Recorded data
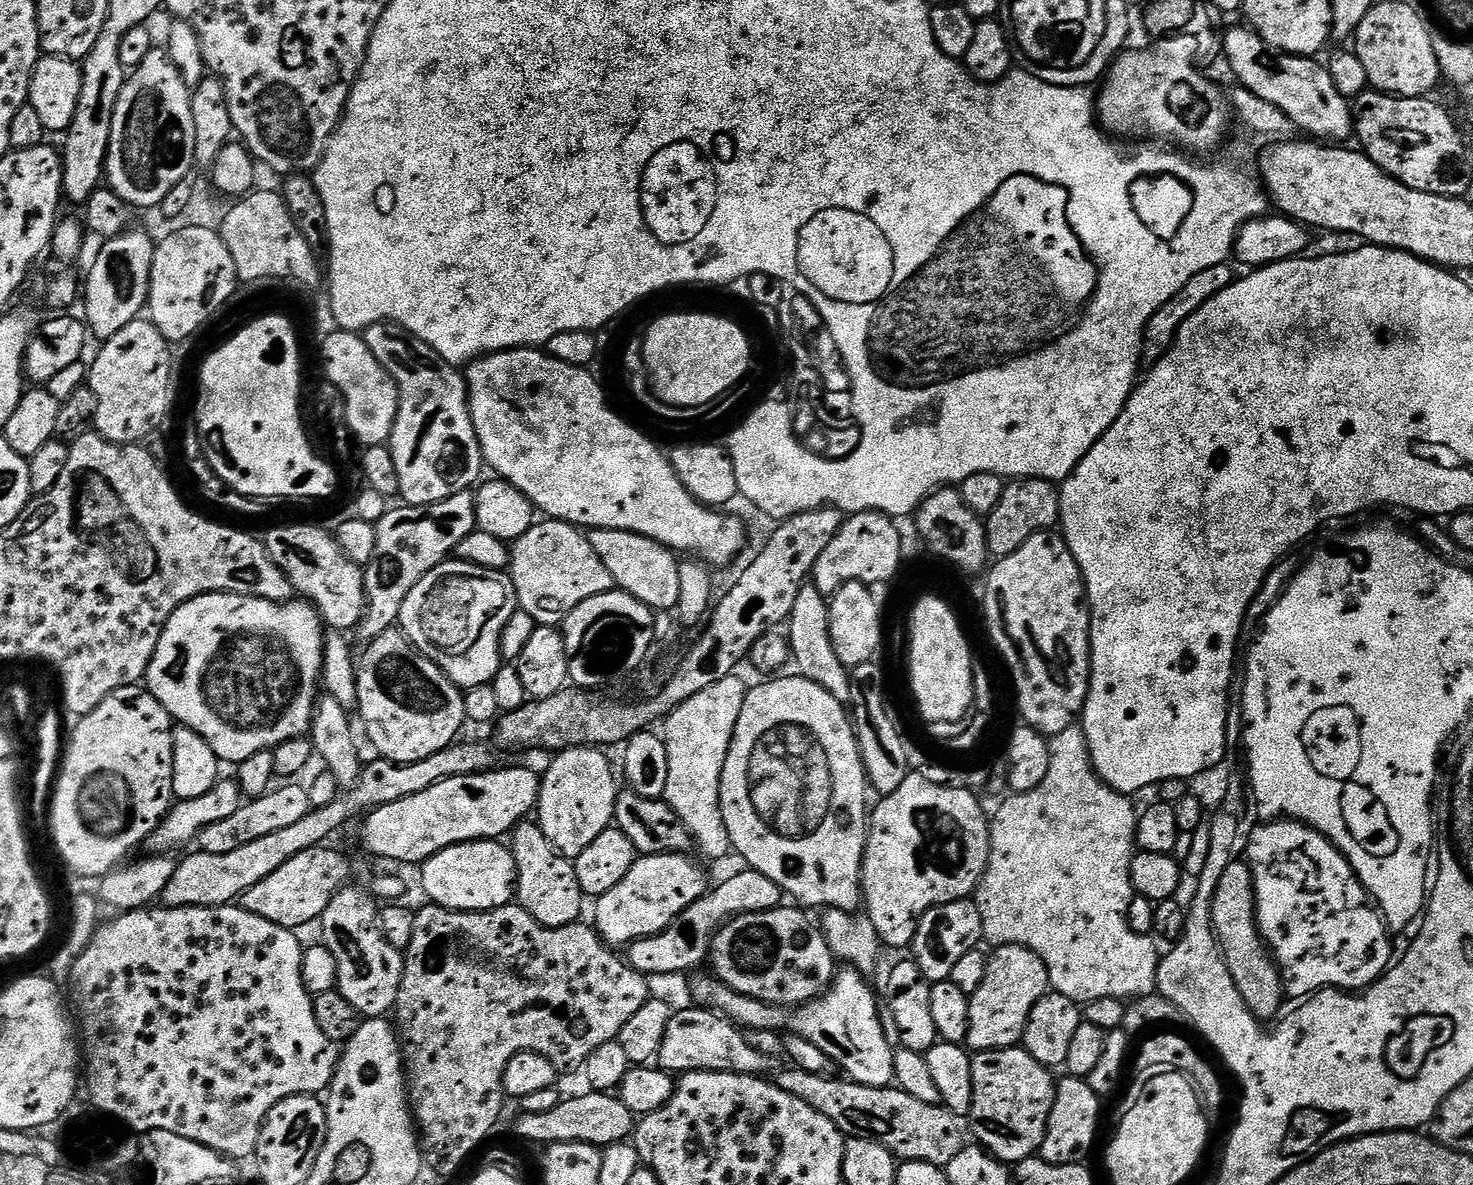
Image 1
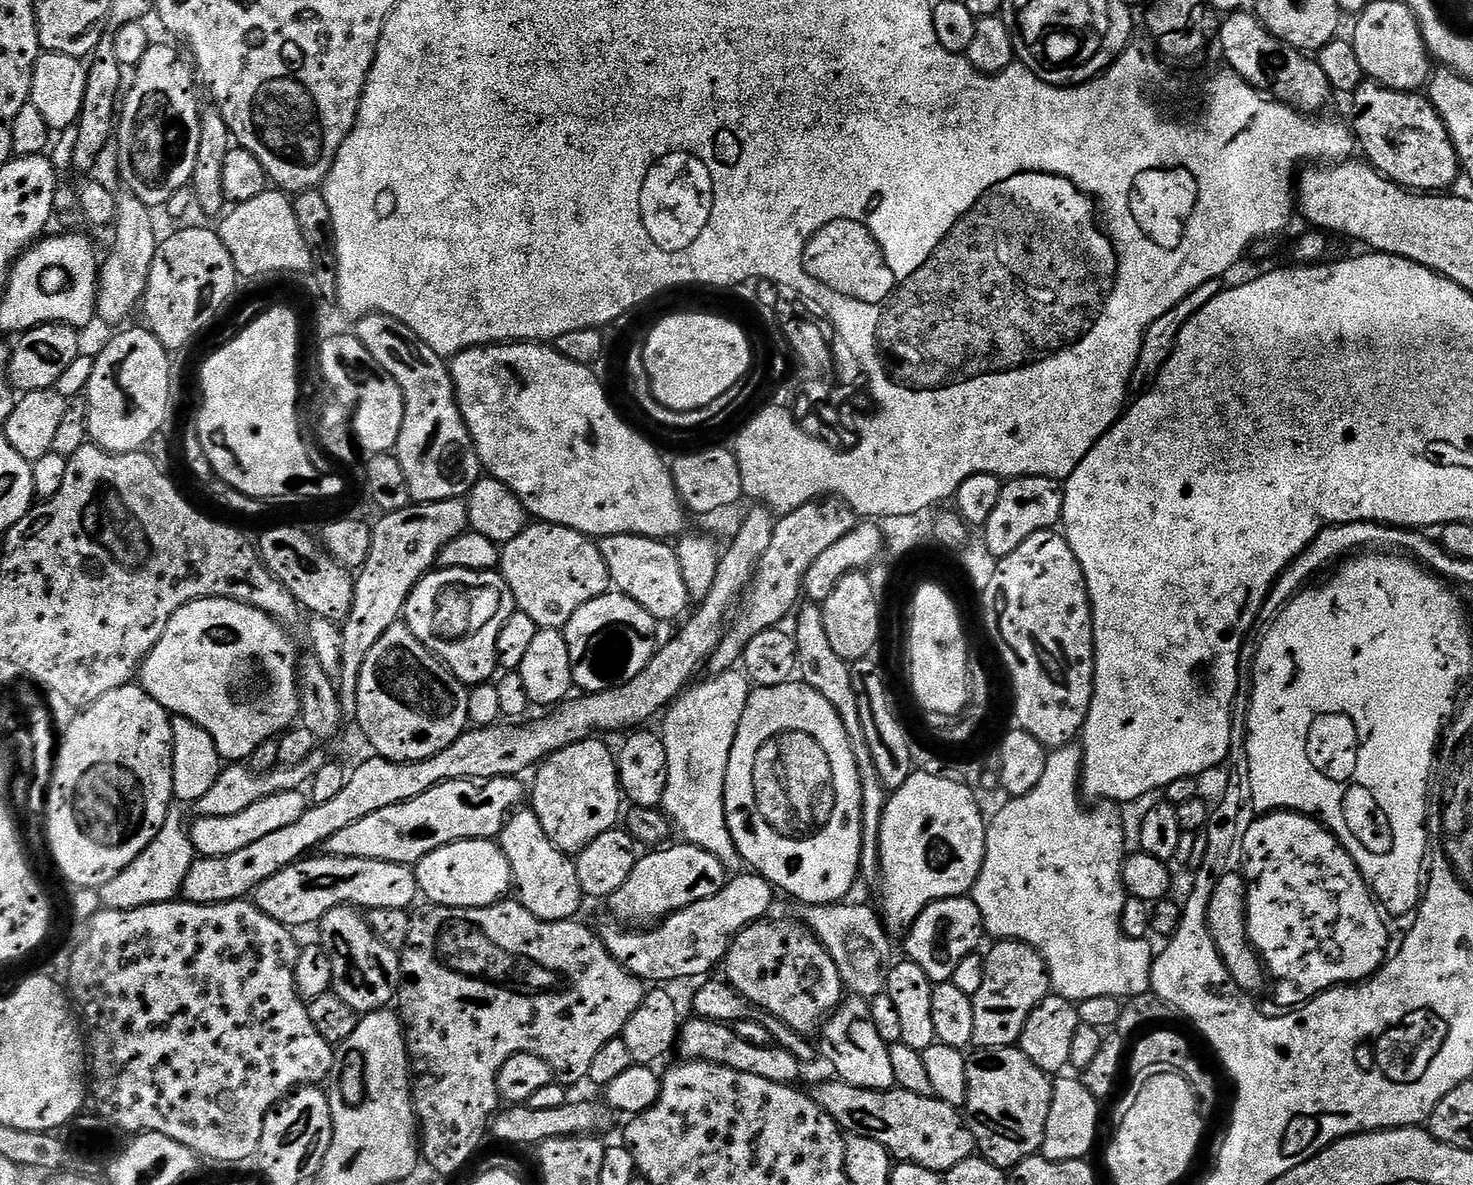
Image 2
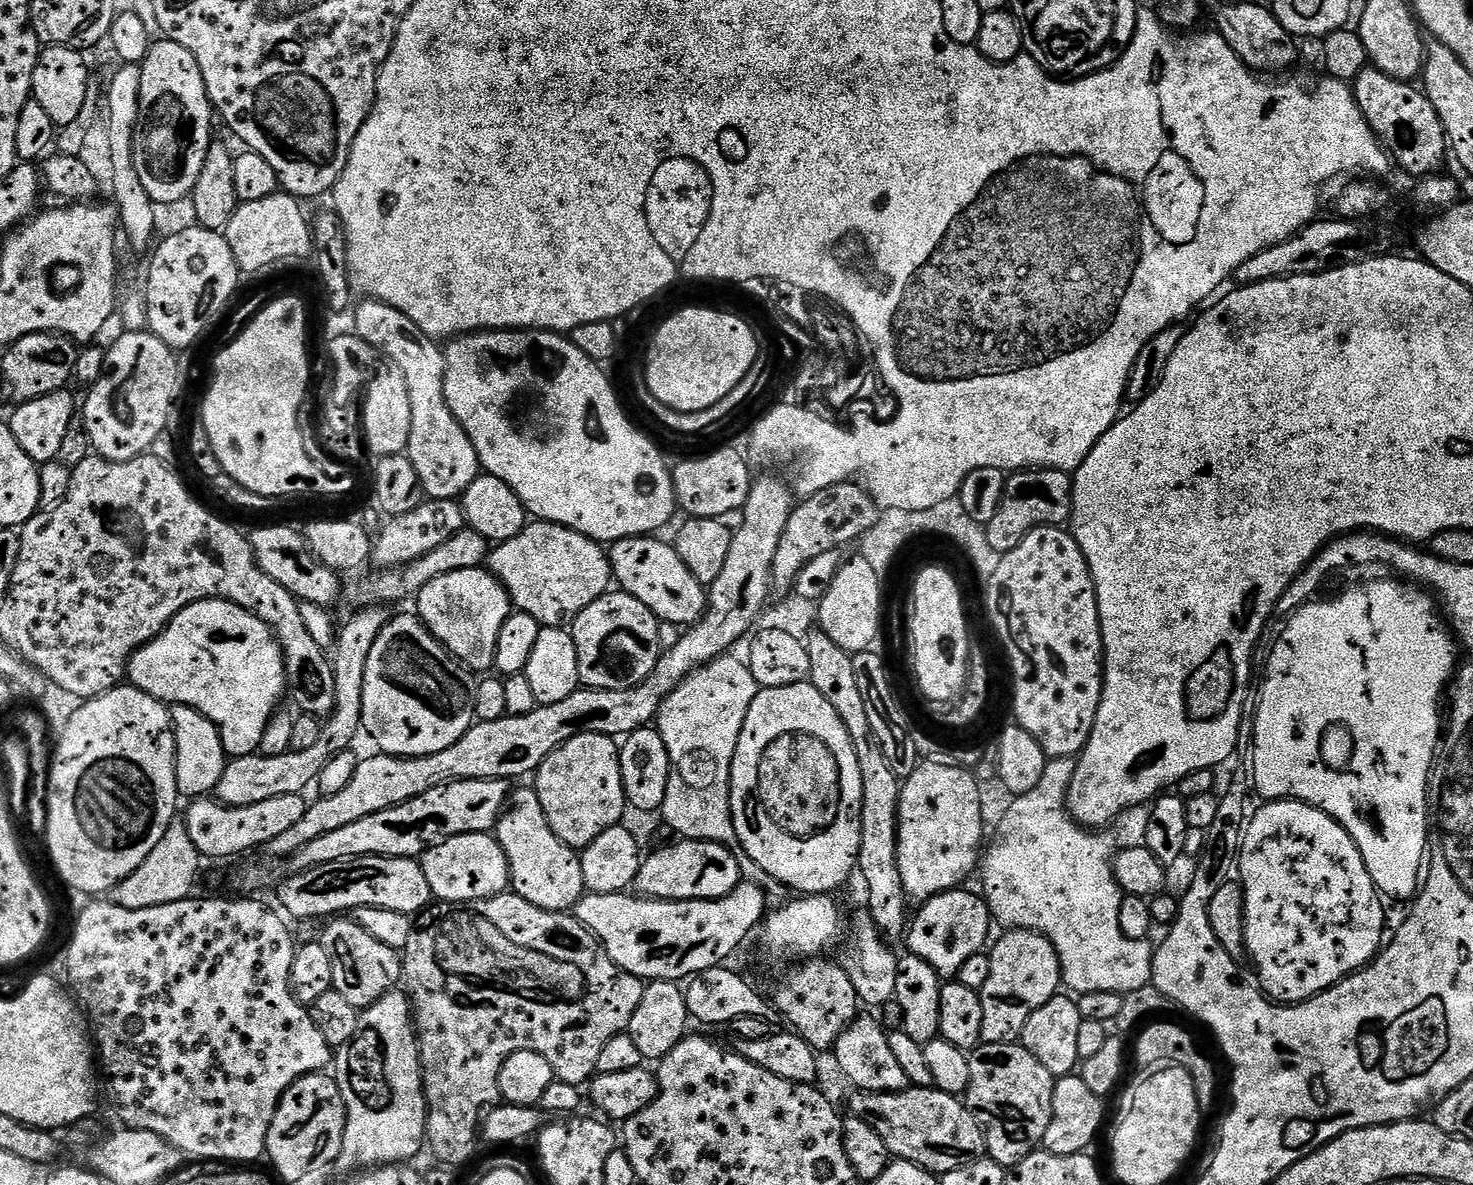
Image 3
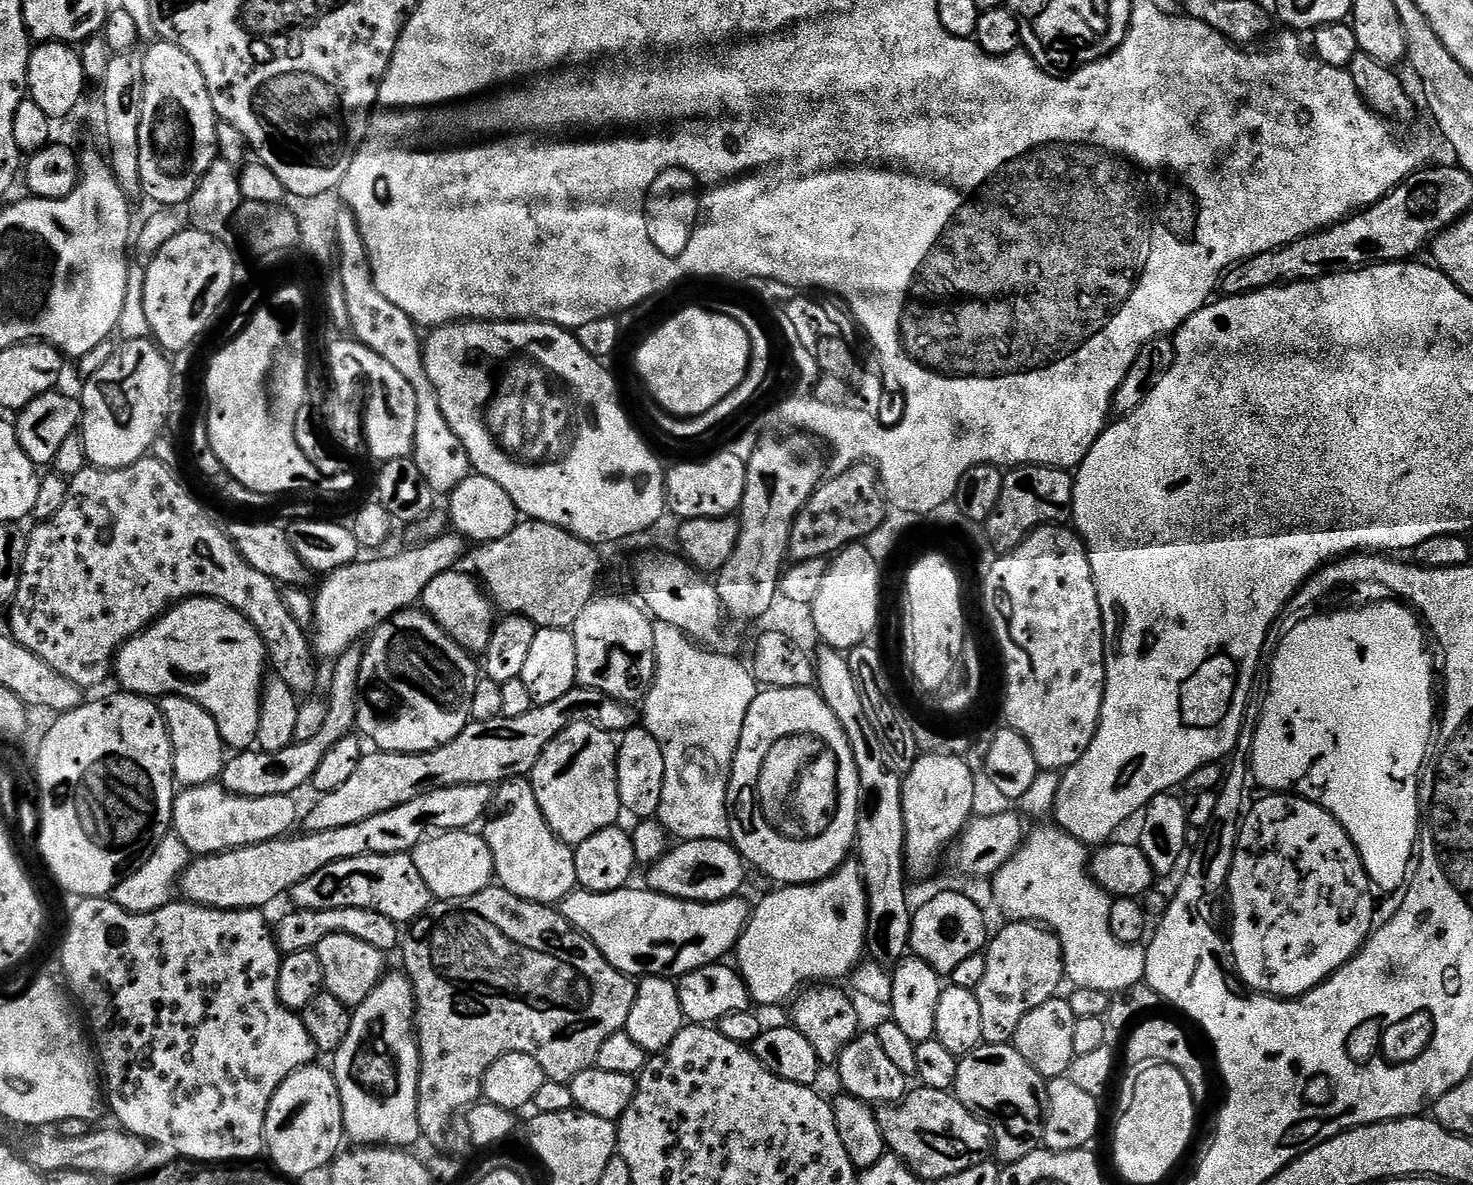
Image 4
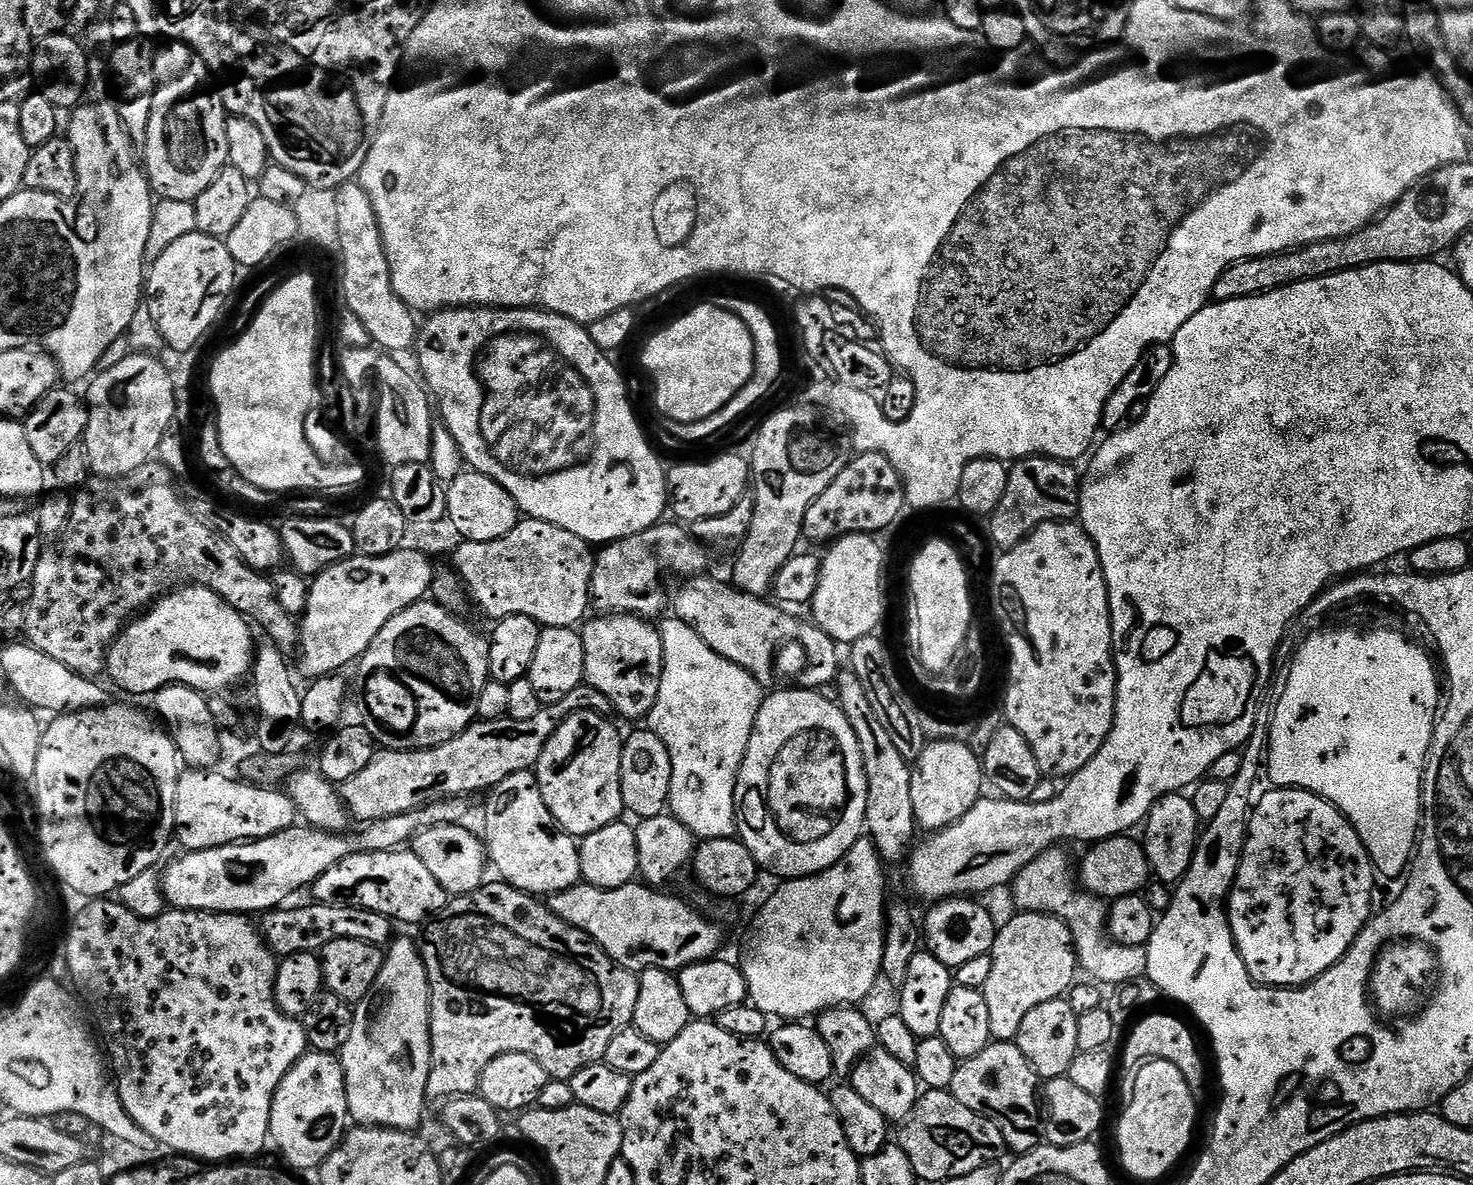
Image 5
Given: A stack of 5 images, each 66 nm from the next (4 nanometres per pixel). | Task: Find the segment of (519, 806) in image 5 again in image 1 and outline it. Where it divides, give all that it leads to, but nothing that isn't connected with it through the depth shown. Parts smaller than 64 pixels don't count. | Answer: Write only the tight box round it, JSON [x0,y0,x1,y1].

Your task: The records above are to be repeated exactly, with every picture removed from the copy.

Answer:
Image 1
Image 2
Image 3
Image 4
Image 5
Given: A stack of 5 images, each 66 nm from the next (4 nanometres per pixel). | Task: Find the segment of (519, 806) in image 5 again in image 1 and outline it. Where it divides, give all that it leads to, but nothing that isn't connected with it through the depth shown. Parts smaller than 64 pixels don't count. | Answer: Write only the tight box round it, JSON [x0,y0,x1,y1].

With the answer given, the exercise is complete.